The Society of Petroleum Engineers’ website observes that “MPD … reduces several drilling problems that cost time and money, and increases safety of drilling operations.”

As powerful as MPD is, the significant costs and manpower requirements of a full MPD deployment have meant it was usually only economical in high-producing environments, Keith said. Oversimplified onshore MPD versions that gained some traction around 2014 “often led to compromises in both technical capability and operational safety,” Keith said.

In 2020, Patterson-UTI devised a way to use advancing technology to improve performance and reduce required manpower, allowing it to perform better and at a lower cost than previous systems. These updates would make it as powerful on land as it had been offshore, he noted.

Most MPD systems are completely standalone, limiting their potential benefits. Patterson-UTI created greater efficiency by integrating fit-for-purpose MPD equipment into its Tier 1 Super Spec AC land rigs.

“We integrated not only the hardware to the rig, but also the controls,” Keith said.

To further streamline the operation, the company installed an electrically actuated choke manifold on the rig floor, among other hardware updates.

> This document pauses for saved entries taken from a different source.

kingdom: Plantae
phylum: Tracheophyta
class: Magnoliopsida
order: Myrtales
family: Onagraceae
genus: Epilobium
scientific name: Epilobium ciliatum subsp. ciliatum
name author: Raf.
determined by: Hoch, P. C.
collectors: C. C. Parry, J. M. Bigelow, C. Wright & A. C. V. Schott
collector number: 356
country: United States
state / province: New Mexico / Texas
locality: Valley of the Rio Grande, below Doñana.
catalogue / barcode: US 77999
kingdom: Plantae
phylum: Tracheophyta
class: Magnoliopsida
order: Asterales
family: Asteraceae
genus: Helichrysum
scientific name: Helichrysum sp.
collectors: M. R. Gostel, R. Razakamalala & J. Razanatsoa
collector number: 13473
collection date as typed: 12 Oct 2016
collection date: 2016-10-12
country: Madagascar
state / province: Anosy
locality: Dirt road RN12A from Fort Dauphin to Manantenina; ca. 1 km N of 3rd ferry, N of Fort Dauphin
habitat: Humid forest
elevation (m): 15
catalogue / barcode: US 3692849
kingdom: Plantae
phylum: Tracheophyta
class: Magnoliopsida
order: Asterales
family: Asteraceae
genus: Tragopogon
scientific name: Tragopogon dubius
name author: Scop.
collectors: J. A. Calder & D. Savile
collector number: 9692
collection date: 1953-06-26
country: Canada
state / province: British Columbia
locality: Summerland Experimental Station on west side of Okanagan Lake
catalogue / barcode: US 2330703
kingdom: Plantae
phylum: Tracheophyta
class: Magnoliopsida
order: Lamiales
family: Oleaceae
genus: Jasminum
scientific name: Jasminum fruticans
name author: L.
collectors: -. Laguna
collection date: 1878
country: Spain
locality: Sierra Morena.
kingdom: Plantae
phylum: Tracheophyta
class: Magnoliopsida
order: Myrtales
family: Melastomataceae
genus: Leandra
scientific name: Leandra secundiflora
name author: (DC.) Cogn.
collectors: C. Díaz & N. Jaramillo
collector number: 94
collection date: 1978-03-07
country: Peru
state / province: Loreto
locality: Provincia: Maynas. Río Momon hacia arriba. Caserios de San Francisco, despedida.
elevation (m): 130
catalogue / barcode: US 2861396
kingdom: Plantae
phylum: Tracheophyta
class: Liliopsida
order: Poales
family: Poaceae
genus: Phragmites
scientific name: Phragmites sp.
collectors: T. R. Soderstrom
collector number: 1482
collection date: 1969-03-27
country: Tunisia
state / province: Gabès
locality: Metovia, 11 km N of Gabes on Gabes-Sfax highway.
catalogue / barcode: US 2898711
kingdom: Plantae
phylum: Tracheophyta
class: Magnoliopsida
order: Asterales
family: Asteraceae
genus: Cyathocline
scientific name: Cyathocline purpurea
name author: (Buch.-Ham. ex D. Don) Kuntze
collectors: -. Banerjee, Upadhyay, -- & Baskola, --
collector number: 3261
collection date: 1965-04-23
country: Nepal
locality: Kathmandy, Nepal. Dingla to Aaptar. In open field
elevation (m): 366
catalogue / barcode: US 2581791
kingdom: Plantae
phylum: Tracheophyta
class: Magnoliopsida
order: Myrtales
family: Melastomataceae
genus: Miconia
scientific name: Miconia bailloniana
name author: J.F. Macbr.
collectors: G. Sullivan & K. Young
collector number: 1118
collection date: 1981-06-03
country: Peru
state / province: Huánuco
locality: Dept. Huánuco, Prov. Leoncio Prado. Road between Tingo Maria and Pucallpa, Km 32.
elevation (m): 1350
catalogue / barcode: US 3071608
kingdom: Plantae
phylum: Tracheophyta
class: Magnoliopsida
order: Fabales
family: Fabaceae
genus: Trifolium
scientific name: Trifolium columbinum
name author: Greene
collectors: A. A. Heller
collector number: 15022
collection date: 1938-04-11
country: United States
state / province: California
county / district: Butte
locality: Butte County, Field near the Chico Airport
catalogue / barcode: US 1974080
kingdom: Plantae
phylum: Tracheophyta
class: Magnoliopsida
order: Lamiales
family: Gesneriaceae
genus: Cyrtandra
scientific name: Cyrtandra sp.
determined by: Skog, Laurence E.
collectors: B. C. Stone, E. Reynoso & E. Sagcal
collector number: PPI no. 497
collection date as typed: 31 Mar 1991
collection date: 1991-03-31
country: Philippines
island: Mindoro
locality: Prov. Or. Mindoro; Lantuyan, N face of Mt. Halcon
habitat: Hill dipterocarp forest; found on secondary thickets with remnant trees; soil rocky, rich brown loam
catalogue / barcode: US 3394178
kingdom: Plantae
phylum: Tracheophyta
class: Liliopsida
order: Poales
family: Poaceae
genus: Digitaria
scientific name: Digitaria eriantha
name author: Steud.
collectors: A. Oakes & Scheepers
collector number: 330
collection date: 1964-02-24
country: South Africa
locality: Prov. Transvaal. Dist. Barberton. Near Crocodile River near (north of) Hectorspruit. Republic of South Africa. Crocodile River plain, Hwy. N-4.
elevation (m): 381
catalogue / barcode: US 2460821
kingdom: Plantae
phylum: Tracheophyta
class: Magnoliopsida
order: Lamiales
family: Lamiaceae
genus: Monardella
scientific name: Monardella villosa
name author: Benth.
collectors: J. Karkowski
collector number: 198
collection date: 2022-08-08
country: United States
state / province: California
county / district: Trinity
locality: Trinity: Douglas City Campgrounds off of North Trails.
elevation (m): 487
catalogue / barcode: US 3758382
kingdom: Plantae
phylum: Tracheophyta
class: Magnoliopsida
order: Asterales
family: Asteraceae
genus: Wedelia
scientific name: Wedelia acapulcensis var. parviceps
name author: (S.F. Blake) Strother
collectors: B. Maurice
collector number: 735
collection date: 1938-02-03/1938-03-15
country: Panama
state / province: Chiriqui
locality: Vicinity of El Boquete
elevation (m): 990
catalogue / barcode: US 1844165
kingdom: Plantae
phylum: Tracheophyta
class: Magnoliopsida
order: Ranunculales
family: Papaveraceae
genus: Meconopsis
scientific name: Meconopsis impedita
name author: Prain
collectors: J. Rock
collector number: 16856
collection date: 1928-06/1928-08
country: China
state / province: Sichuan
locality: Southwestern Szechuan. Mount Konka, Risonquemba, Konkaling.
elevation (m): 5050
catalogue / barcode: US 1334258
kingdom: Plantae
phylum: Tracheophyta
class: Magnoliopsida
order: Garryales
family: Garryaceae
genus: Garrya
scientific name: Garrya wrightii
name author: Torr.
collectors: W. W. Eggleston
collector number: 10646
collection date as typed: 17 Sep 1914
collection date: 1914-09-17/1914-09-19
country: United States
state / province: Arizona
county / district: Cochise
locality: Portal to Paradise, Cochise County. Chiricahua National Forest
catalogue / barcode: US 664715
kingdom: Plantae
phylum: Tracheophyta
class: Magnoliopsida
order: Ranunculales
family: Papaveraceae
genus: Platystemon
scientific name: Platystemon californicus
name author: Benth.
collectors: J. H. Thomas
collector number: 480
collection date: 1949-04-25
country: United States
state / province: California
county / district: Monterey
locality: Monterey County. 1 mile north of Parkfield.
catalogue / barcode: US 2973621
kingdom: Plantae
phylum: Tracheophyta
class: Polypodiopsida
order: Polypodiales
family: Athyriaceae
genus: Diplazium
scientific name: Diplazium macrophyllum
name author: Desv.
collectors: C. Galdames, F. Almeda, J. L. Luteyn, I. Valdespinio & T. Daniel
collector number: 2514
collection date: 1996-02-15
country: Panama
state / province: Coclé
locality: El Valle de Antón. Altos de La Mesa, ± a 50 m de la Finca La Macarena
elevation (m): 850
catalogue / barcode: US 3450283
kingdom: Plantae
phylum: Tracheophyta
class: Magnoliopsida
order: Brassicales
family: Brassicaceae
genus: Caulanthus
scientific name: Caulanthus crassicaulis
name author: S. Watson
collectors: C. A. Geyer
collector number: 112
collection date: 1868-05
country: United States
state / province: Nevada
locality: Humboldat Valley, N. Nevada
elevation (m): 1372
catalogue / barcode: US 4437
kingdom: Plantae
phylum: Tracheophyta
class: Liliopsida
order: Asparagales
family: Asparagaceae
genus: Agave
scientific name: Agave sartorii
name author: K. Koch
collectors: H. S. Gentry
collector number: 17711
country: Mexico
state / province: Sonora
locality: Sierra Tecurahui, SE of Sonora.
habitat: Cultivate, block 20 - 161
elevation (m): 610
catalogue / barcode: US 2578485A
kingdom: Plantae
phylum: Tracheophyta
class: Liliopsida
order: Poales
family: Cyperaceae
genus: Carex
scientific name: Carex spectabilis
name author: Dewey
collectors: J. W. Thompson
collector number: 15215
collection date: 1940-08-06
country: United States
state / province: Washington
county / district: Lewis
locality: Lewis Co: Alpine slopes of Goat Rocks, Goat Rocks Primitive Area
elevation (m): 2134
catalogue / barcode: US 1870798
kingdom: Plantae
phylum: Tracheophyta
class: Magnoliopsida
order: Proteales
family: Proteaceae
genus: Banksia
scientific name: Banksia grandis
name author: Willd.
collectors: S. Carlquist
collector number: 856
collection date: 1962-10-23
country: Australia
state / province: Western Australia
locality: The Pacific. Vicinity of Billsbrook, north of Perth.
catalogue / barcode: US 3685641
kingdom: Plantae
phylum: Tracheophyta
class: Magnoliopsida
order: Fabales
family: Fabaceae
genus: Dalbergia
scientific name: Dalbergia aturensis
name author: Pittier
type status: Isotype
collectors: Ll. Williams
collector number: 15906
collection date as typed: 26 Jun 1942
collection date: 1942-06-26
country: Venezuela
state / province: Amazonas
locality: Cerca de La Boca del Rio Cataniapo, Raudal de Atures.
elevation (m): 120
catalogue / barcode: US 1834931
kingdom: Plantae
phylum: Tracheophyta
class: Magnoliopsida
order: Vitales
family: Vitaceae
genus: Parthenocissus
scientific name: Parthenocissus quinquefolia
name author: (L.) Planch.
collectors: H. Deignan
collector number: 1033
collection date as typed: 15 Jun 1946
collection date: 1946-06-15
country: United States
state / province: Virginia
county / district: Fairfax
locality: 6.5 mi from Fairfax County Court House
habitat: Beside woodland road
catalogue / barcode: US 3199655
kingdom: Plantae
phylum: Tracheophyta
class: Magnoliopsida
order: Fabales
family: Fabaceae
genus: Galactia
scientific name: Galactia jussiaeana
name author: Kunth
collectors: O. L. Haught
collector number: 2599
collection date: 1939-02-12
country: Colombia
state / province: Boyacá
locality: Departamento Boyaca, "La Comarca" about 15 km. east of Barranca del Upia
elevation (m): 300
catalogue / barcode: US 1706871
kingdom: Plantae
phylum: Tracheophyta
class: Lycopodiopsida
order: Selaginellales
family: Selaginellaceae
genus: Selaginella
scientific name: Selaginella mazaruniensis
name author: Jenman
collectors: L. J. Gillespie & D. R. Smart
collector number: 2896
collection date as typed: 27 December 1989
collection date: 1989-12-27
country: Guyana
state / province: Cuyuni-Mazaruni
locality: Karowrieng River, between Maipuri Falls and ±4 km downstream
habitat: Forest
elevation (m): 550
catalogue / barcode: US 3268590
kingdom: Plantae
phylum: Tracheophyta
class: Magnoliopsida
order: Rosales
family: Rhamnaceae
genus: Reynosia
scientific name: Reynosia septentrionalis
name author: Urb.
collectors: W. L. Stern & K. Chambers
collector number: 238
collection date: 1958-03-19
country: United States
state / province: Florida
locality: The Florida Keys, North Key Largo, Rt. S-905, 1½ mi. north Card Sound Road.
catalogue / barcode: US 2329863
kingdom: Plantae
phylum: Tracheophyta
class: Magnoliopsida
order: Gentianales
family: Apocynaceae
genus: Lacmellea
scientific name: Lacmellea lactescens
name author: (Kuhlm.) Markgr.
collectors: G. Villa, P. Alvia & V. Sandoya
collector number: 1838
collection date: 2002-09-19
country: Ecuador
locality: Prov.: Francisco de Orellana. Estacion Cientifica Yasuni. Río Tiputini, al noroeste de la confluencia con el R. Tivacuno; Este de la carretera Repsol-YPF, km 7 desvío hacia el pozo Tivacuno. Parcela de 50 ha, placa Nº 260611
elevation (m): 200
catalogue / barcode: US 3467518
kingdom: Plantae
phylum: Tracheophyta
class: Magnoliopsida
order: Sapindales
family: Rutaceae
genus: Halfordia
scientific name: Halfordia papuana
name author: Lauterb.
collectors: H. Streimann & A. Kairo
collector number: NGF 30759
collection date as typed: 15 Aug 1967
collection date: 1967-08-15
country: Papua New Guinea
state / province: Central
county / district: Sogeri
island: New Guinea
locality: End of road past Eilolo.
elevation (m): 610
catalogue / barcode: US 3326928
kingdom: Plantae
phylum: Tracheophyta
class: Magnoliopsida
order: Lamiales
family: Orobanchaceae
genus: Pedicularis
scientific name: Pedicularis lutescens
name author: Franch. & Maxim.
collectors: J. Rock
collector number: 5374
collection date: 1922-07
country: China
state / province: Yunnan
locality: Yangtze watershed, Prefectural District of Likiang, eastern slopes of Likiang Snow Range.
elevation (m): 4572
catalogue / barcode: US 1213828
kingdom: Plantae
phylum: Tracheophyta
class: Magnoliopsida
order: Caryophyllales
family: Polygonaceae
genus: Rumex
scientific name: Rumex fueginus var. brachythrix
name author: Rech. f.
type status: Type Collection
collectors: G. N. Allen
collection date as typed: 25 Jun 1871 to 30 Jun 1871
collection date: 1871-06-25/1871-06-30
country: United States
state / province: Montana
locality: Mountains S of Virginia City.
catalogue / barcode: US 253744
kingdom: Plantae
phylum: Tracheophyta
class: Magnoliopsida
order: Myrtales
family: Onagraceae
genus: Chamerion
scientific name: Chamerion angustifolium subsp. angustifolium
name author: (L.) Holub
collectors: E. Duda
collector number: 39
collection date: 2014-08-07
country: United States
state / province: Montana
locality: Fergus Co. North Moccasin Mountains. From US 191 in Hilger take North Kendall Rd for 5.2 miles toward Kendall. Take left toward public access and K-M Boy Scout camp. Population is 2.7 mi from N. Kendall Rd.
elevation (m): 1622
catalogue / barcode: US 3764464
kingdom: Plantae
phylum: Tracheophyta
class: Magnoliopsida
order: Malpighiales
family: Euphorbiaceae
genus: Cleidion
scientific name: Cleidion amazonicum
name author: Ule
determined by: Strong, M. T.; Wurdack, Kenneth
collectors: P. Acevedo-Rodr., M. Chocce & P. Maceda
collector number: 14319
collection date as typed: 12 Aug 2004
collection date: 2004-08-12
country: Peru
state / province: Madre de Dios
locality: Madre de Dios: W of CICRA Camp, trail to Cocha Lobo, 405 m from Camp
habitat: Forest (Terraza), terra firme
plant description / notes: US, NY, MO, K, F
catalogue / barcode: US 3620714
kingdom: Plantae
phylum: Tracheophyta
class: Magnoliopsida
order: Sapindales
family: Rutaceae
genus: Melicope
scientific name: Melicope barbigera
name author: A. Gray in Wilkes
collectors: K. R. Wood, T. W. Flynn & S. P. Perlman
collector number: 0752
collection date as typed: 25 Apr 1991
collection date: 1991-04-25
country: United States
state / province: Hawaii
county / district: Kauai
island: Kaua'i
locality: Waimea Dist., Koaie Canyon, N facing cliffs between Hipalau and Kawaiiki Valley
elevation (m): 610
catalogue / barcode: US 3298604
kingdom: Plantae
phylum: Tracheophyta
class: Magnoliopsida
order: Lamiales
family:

“Because our system is on the rig floor, the rig can pad-drill without having to rig anything down and up between wells, saving a lot of time” on a rig that costs thousands of dollars per day, Keith said. It also improves safety by cutting back on the need to rig up, he added.

New Bit Fills Need for Drilling Speed, While Tool Brings MPD Onshore
(Source: Patterson-UTI)

Integrating the controls with this proprietary system streamlines data connections. Rather than the driller operating the MPD system with a separate control panel, or human-machine interface (HMI), Keith said, “we’ve integrated it into the existing drilling HMI.” This has made it user-friendly for the driller and has eliminated the need for outside personnel to operate the system.

That integration also allows the rig’s own automation system to read and respond to the MPD status, Keith said. For example, for a separate MPD system to know and respond to the mud pumps’ stroke rates, that information must be separately collected by the MPD system. Patterson-UTI’s version, known as the CORTEX Regulator, “knows the RPM of the VFD (variable frequency drive) of the mud pumps,” he said.

By comparing that to the pumps’ set point as created by the driller, the CORTEX Regulator system can make proactive choke adjustments for greater pressure control, and automate the pumps for MPD connections.

“That has made a big difference in the performance of the MPD system,” Keith said.

NOV’s Pegasus rollout is coming soon, and Patterson-UTI began field operations with CORTEX in late 2022. While both could be considered incremental rather than revolutionary, they are important steps forward.